_Transcribed page contents:_

=== Section Start ===

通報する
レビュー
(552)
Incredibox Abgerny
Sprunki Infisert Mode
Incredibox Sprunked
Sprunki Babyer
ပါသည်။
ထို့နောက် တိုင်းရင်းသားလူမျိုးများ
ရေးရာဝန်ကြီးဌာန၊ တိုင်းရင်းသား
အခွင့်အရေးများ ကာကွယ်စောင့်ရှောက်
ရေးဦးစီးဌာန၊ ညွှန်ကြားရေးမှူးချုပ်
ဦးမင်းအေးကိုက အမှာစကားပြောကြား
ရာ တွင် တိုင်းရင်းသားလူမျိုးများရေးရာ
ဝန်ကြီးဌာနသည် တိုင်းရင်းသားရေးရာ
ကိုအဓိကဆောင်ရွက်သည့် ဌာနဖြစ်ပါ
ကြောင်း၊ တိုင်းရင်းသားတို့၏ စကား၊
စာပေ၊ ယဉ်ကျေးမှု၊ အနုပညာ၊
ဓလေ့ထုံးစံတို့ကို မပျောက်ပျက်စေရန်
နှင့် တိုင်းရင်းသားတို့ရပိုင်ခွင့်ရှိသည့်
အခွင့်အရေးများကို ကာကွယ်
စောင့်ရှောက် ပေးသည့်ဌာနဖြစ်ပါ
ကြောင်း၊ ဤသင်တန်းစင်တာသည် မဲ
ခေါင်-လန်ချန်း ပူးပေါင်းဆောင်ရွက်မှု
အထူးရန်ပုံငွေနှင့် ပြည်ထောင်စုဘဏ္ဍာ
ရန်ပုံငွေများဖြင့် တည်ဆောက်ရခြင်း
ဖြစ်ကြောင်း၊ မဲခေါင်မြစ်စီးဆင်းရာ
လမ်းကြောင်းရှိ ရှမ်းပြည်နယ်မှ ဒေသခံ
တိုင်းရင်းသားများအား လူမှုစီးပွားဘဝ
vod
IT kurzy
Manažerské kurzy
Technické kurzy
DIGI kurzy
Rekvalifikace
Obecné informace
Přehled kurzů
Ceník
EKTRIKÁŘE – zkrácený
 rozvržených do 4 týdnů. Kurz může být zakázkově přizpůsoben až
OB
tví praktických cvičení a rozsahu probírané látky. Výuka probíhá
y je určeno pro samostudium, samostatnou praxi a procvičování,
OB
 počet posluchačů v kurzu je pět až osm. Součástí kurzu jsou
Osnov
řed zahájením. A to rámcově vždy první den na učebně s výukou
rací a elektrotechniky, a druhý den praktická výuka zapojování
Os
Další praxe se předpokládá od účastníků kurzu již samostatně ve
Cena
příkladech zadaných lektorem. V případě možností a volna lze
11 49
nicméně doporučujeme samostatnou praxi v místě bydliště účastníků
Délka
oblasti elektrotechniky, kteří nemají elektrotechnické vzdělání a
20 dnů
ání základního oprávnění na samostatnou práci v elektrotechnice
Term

=== Section End ===

_Activity:_ In this exercise, give every record above again exactly.

_Answer area:_
通報する
レビュー
(552)
Incredibox Abgerny
Sprunki Infisert Mode
Incredibox Sprunked
Sprunki Babyer
ပါသည်။
ထို့နောက် တိုင်းရင်းသားလူမျိုးများ
ရေးရာဝန်ကြီးဌာန၊ တိုင်းရင်းသား
အခွင့်အရေးများ ကာကွယ်စောင့်ရှောက်
ရေးဦးစီးဌာန၊ ညွှန်ကြားရေးမှူးချုပ်
ဦးမင်းအေးကိုက အမှာစကားပြောကြား
ရာ တွင် တိုင်းရင်းသားလူမျိုးများရေးရာ
ဝန်ကြီးဌာနသည် တိုင်းရင်းသားရေးရာ
ကိုအဓိကဆောင်ရွက်သည့် ဌာနဖြစ်ပါ
ကြောင်း၊ တိုင်းရင်းသားတို့၏ စကား၊
စာပေ၊ ယဉ်ကျေးမှု၊ အနုပညာ၊
ဓလေ့ထုံးစံတို့ကို မပျောက်ပျက်စေရန်
နှင့် တိုင်းရင်းသားတို့ရပိုင်ခွင့်ရှိသည့်
အခွင့်အရေးများကို ကာကွယ်
စောင့်ရှောက် ပေးသည့်ဌာနဖြစ်ပါ
ကြောင်း၊ ဤသင်တန်းစင်တာသည် မဲ
ခေါင်-လန်ချန်း ပူးပေါင်းဆောင်ရွက်မှု
အထူးရန်ပုံငွေနှင့် ပြည်ထောင်စုဘဏ္ဍာ
ရန်ပုံငွေများဖြင့် တည်ဆောက်ရခြင်း
ဖြစ်ကြောင်း၊ မဲခေါင်မြစ်စီးဆင်းရာ
လမ်းကြောင်းရှိ ရှမ်းပြည်နယ်မှ ဒေသခံ
တိုင်းရင်းသားများအား လူမှုစီးပွားဘဝ
vod
IT kurzy
Manažerské kurzy
Technické kurzy
DIGI kurzy
Rekvalifikace
Obecné informace
Přehled kurzů
Ceník
EKTRIKÁŘE – zkrácený
 rozvržených do 4 týdnů. Kurz může být zakázkově přizpůsoben až
OB
tví praktických cvičení a rozsahu probírané látky. Výuka probíhá
y je určeno pro samostudium, samostatnou praxi a procvičování,
OB
 počet posluchačů v kurzu je pět až osm. Součástí kurzu jsou
Osnov
řed zahájením. A to rámcově vždy první den na učebně s výukou
rací a elektrotechniky, a druhý den praktická výuka zapojování
Os
Další praxe se předpokládá od účastníků kurzu již samostatně ve
Cena
příkladech zadaných lektorem. V případě možností a volna lze
11 49
nicméně doporučujeme samostatnou praxi v místě bydliště účastníků
Délka
oblasti elektrotechniky, kteří nemají elektrotechnické vzdělání a
20 dnů
ání základního oprávnění na samostatnou práci v elektrotechnice
Term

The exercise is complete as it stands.